The pharmacology of systems can be a daunting subject given that in modern medicine there is a wide selection of drugs that may target the same disease. For a better understanding, it is vital for the nurse to grasp the mechanisms of action, adverse reactions, and, especially, all the information contained in the Key for The Nursing Process. It is essential for the nursing professional to instruct patients/clients on the use of and precautions necessary for reaching therapeutic goals with their pharmacologic treatments.

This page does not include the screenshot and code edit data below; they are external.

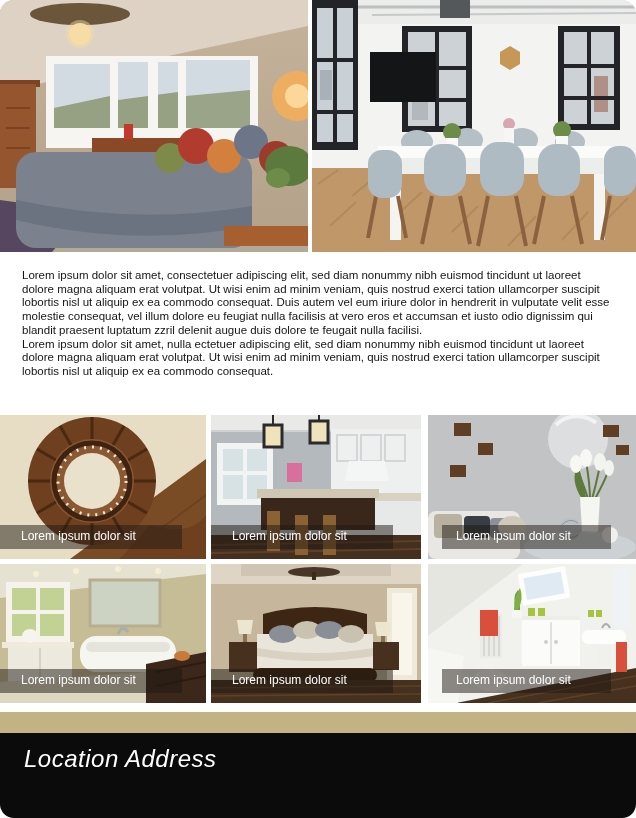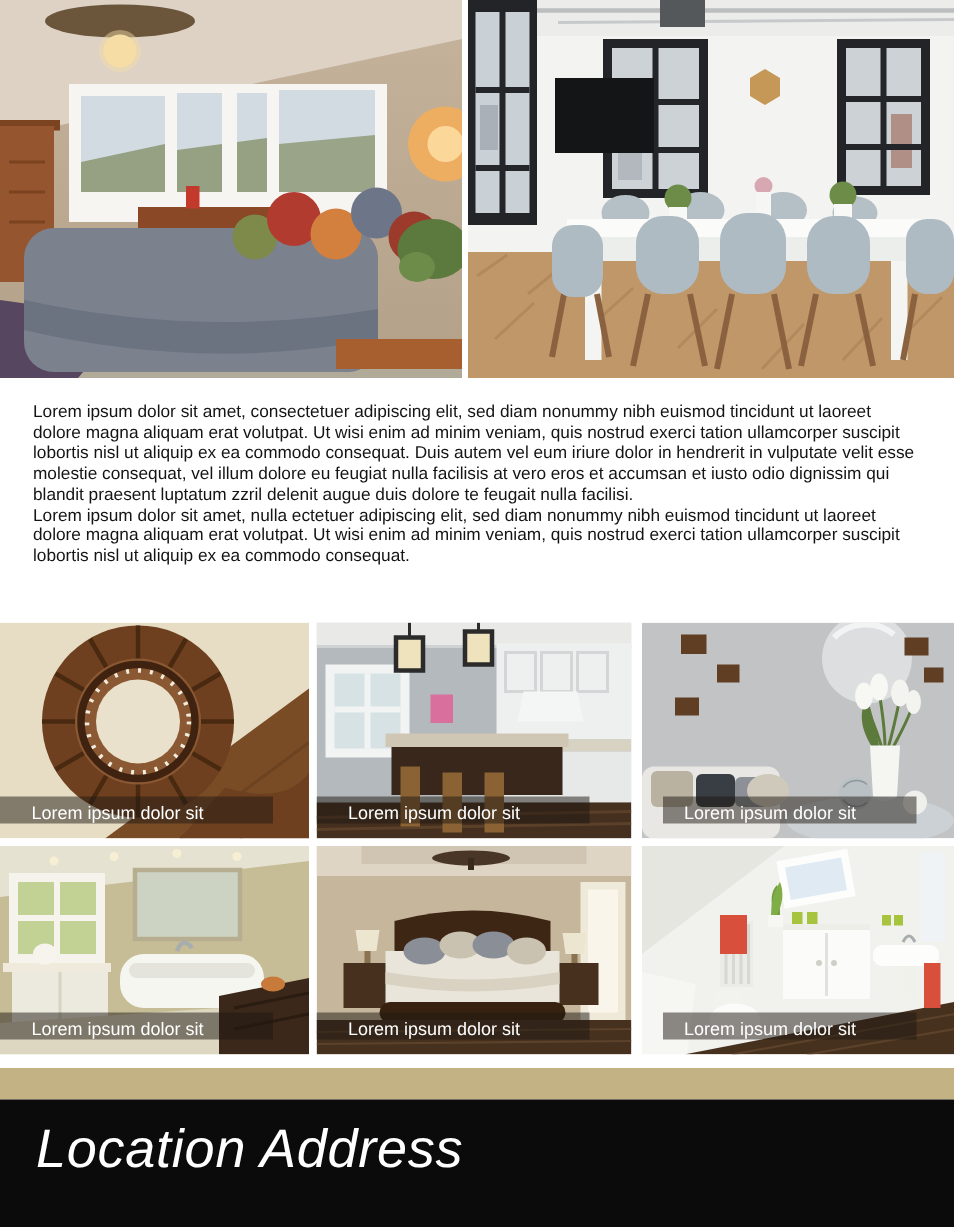--- a/index.html
+++ b/index.html
@@ -1,38 +1,38 @@
 <!DOCTYPE html>
 <html><head>
 <meta charset="utf-8">
 <style>
   html,body{margin:0;padding:0;background:#fff;}
   .page{position:relative;width:636px;height:818px;background:#ffffff;overflow:hidden;
-        font-family:"Liberation Sans", sans-serif;}
+        font-family:"Liberation Sans", sans-serif;border-radius:14px;}
   .photo{position:absolute;overflow:hidden;}
   .photo svg{display:block;width:100%;height:100%;}
   .hero-left{left:0;top:0;width:308px;height:252px;}
   .hero-right{left:312px;top:0;width:324px;height:252px;}
   .body-text{position:absolute;left:22px;top:269px;width:592px;
              font-size:11.5px;line-height:13.7px;color:#141414;}
   .body-text p{margin:0;}
   .cell{position:absolute;overflow:hidden;}
   .c1{left:0;   top:415px;width:206px;height:144px;}
   .c2{left:211px;top:415px;width:210px;height:144px;}
   .c3{left:428px;top:415px;width:208px;height:144px;}
   .c4{left:0;   top:564px;width:206px;height:139px;}
   .c5{left:211px;top:564px;width:210px;height:139px;}
   .c6{left:428px;top:564px;width:208px;height:139px;}
-  .caption{position:absolute;left:0;bottom:10px;width:182px;height:18px;line-height:22px;
+  .caption{position:absolute;left:0;bottom:10px;width:182px;height:24px;line-height:22px;
            padding-left:21px;box-sizing:border-box;background:rgba(30,24,18,0.5);
            color:#ffffff;font-size:12px;white-space:nowrap;}
   .inset .caption{left:14px;width:169px;padding-left:14px;}
   .divider{position:absolute;left:0;top:712px;width:636px;height:21px;background:#c2b284;}
   .footer{position:absolute;left:0;top:733px;width:636px;height:85px;background:#0b0b0b;}
-  .footer .label{position:absolute;left:24px;top:12px;font-size:36px;font-style:italic;
+  .footer .label{position:absolute;left:24px;top:12px;font-size:24px;font-style:italic;
                  color:#ffffff;letter-spacing:0.5px;}
 </style>
 </head>
 <body>
 
 <div class="page">
 
   <div class="photo hero-left">
     <svg viewBox="0 0 308 252">
       <defs>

At the same time, the nurse should also be aware of interactions and contraindications of a given drug and correlate this information with the patient's/client's overall condition. Are these the best treatment choices considering the patient’s individual and social context, support system, level of understanding, and ability to comply with medication?
As a leader and advocate for the patient, the nurse should also raise awareness within the treatment team if the drug of choice may not be the best option, considering the aforementioned issues.